“The Yellow House Collective is made up of individuals of different generations, backgrounds, stories, and histories—each of us with different forms of strength, ideas, and insight. Throughout the making of Las Muertes Más Bellas del Mundo, we bonded, became a collective, and found solidarity through our shared love for art and community.
Las Muertes Más Bellas del Mundo is an individual testimony and a collective history. It is a story about a poem and an artist's journey in coming to terms with himself to write it. It is also a story of five artists, a neighborhood, a community, a city, and a Salvadoran people. It isn’t a simple coincidence that the collective and the film grew and became greater than the sum of its parts.
This coming together through a shared experience and struggle is a testament that we can become something bigger, create a new history from an erased space, and leave an impact that can be felt for generations. In talking about this journey, we must lovingly thank and acknowledge Quique Aviles and Hilary Binder-Aviles for their encouragement and mentorship in forming the Yellow House Collective.
They have supported young people to become artists, scholars, and leaders for years, and they continue to recognize our value, put us in positions to thrive, and encourage us to grow to a more fuller self. The hope is that this act of support and love will continue through us and the entire community for generations to come.
Thank you”.
— The Yellow House Collective
Growing up in a community of artists in Mount Pleasant, when the city was struggling, I learned from an early age the power of art to bring people together, say what needed to be said, and, most importantly, heal.
Making ‘La Manplesa”, about the 1991 uprising sparked by the police shooting of Daniel Gomez, confirmed how necessary it is for us to honor the history of our neighborhood, both to reveal the injustices that continue to permeate and to celebrate the resistance, the claiming of space by Salvadoran poets, actors and musicians here in Washington, DC.

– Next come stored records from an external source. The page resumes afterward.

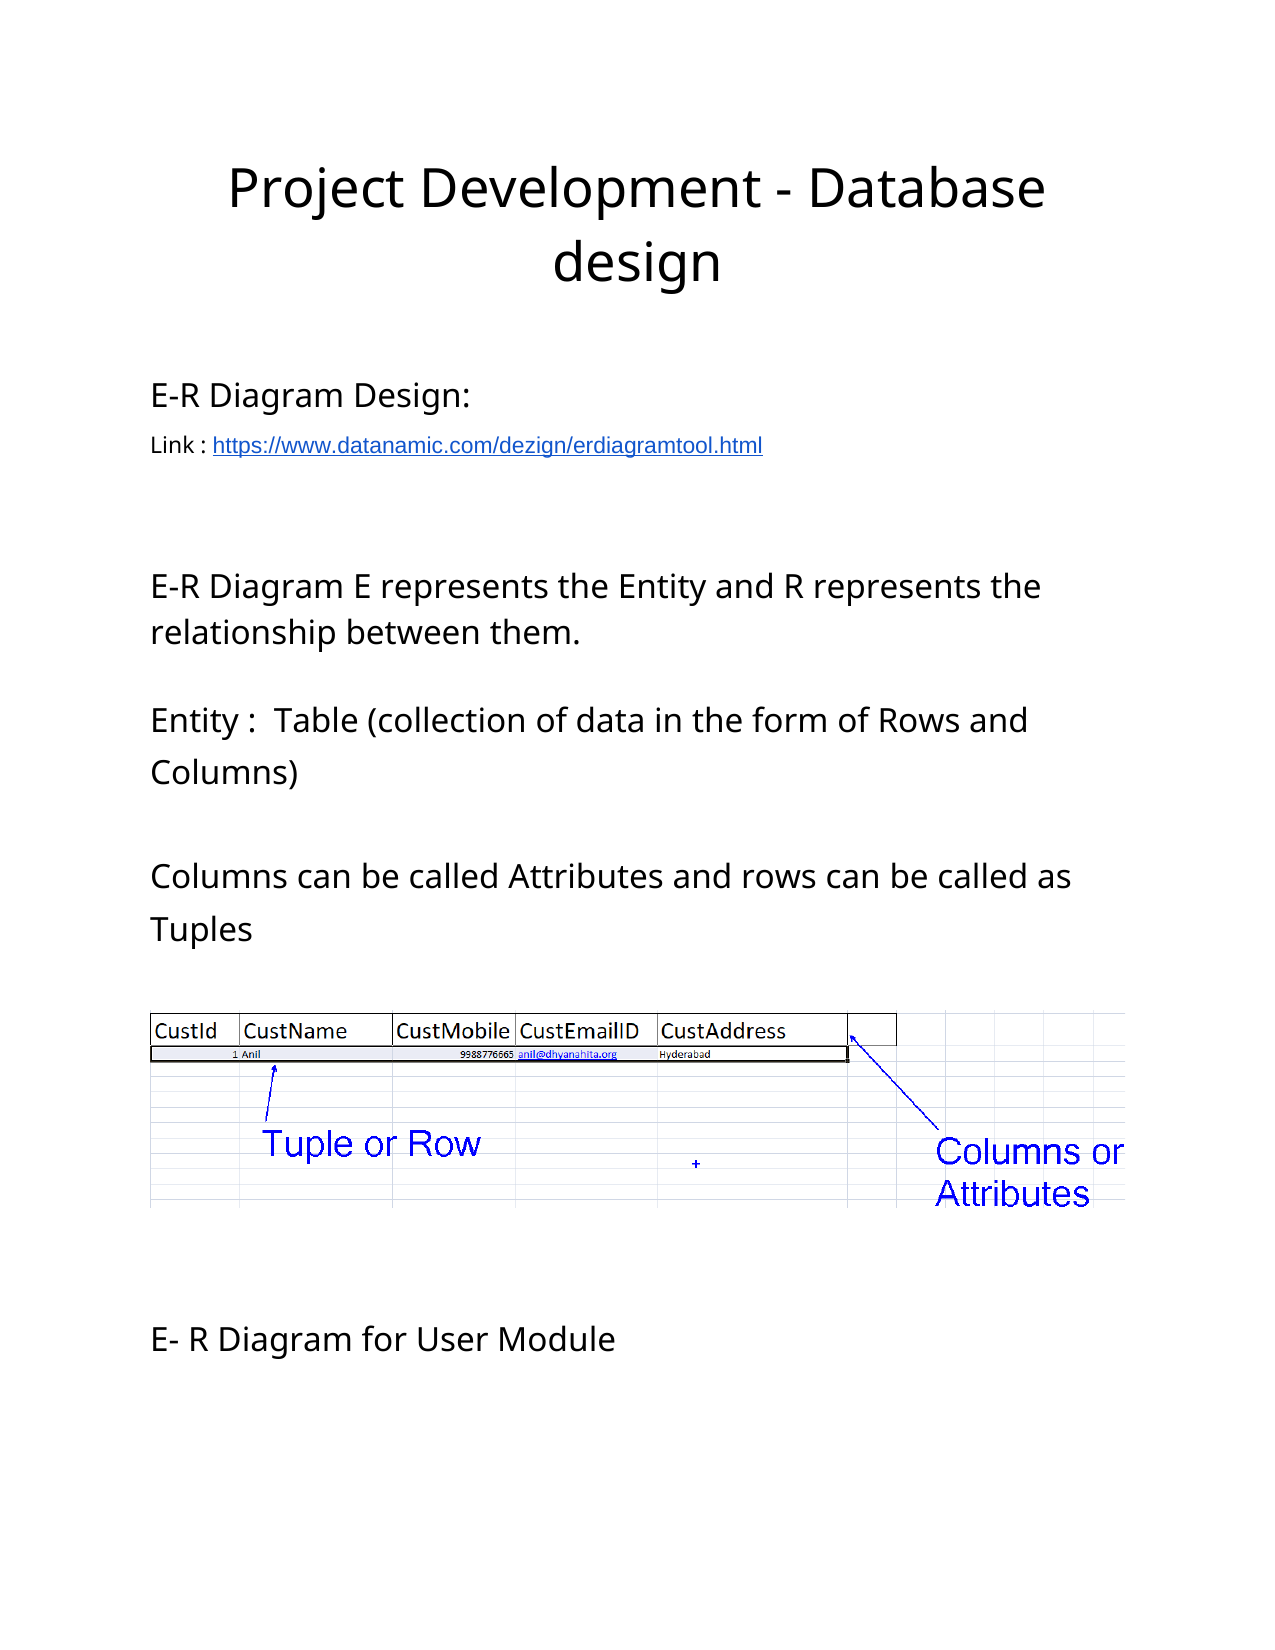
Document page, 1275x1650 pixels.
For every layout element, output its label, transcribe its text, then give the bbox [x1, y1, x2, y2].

text Entity : Table (collection of data in the form of Rows and Columns) [150, 697, 1125, 794]
text Link : https://www.datanamic.com/dezign/erdiagramtool.html [150, 429, 1125, 461]
subtitle E-R Diagram E represents the Entity and R represents the relationship between them. [150, 563, 1125, 654]
title Project Development - Database design [150, 150, 1125, 297]
text E- R Diagram for User Module [150, 1316, 1125, 1361]
text Columns can be called Attributes and rows can be called as Tuples [150, 853, 1125, 951]
subtitle E-R Diagram Design: [150, 371, 1125, 417]
picture [150, 1010, 1125, 1208]
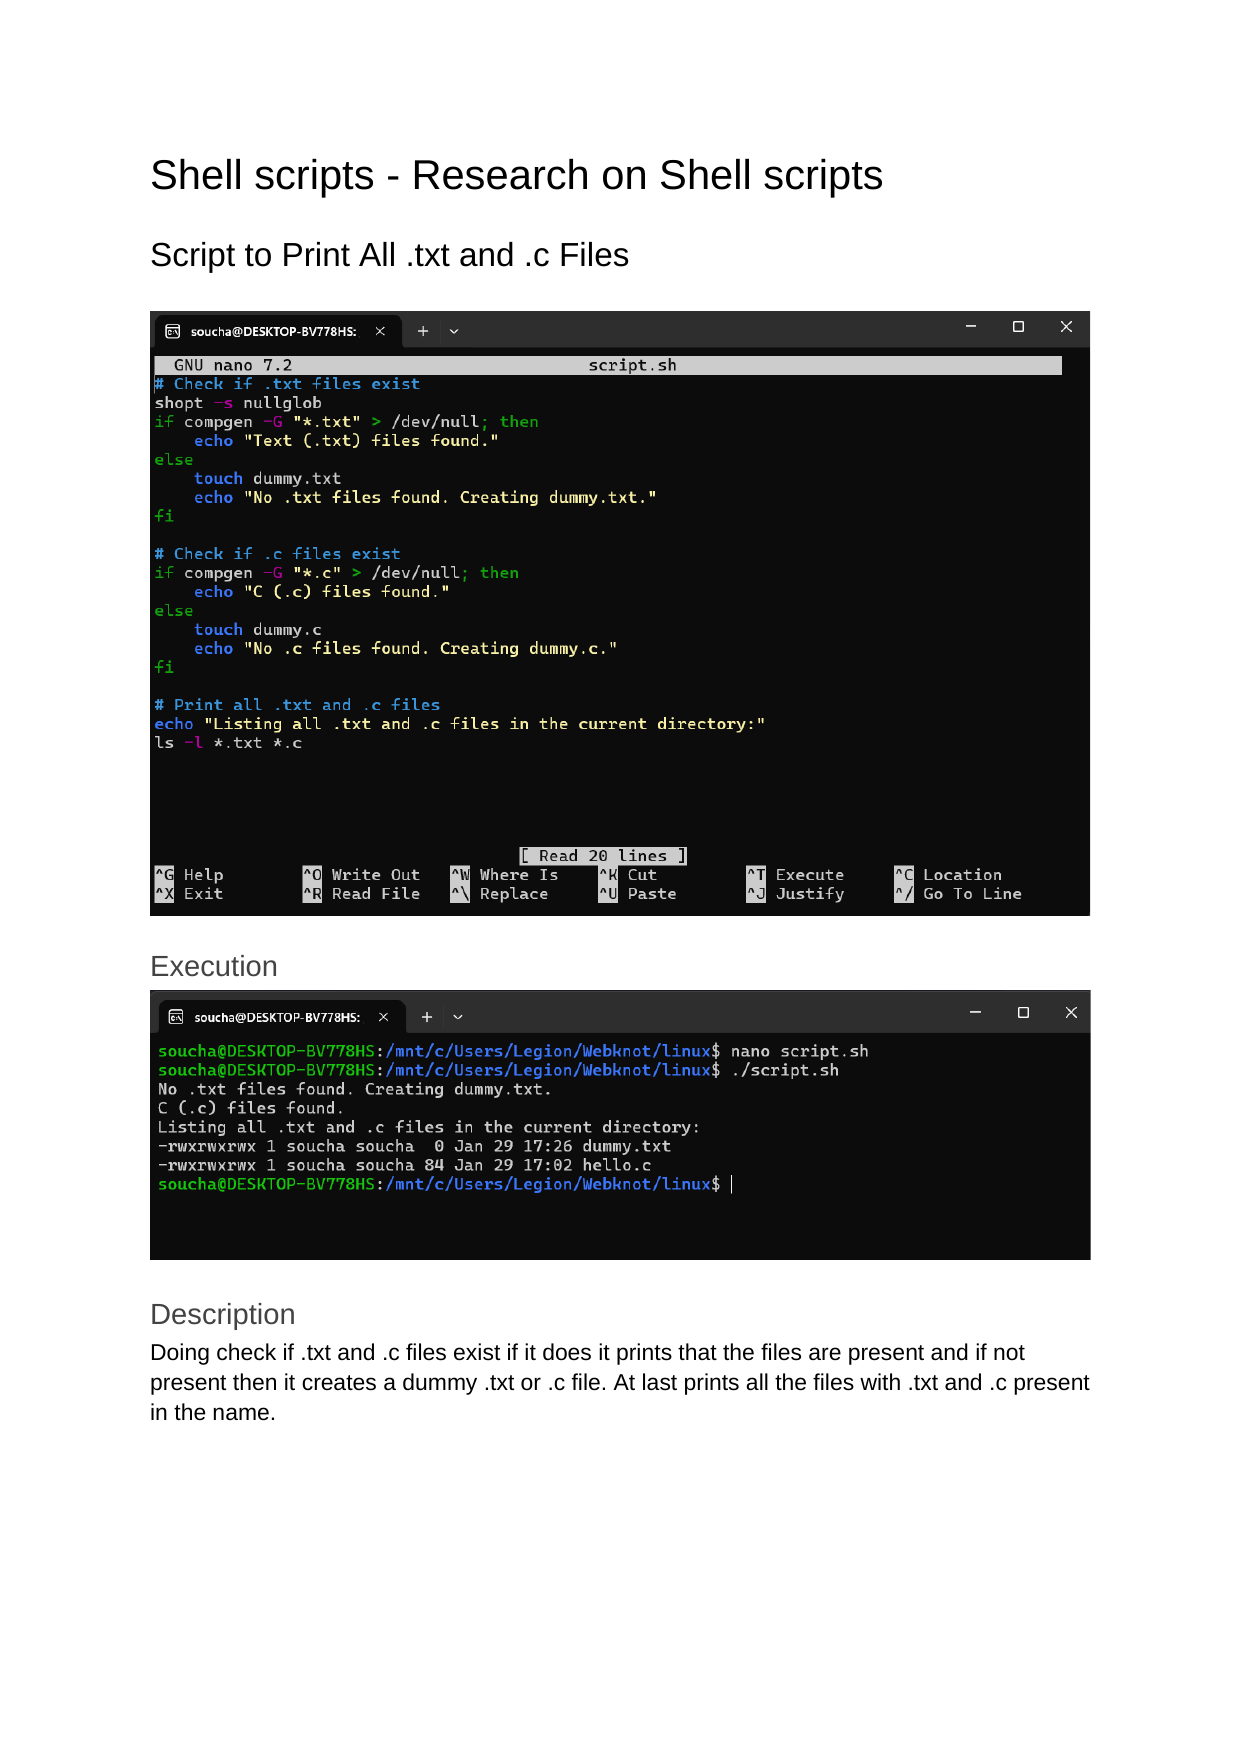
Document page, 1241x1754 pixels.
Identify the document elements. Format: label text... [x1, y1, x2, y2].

Las Muertes Más Bellas del Mundo is a continuation of that project, digging beyond one event to a fuller arc of the journey from the US-backed civil war in El Salvador to the ways artists made home, community, and beauty as a way to question, understand, and heal from the trauma of what brought them here.
It has been the deepest honor to collaborate with Quique, a childhood mentor of mine and now a co-conspirator in storytelling that is deeply personal and playful in form, blending elements of theatre, poetry, film, and community organizing.
- Ellie Walton
The idea for this film was born out of my anger watching the caravans of humanity fleeing violence in Central America and crossing the border only to have Trump take their children and put them in cages.
I went to the border with my friend Mark Perkins to film what was happening. As I thought about the upcoming 40th anniversary of my own arrival to the US in 1980, all I could think was “40 years and still running.”
That became the working title of a film about the Salvadoran diaspora in DC that I decided to make. As we started interviews, the pandemic hit. After a year at home going through boxes of historical material with the team, I took the train to New Work to see art and interview Salvadoran artist friends Alex Iraheta and Henry Mills.
On the train home, it became clear to me that the film needed to look at our presence through the eyes of Salvadoran artists. I asked Ellie and Magee to come on board to help shape the concept and we reached out to the artists to film their work.
While making the film, I was also traveling to El Salvador to put the pieces of my family's past together and found the tombs of my relatives killed by the death squads. I started writing the poem that became the title of the film.
All of the artists in the film have made art out of war. All of us have turned the horror of death into beauty. We could not include everyone we interviewed or everyone in the diaspora making art and organizing for our human dignity. We hope the next storytellers and filmmakers will pick up where we left off.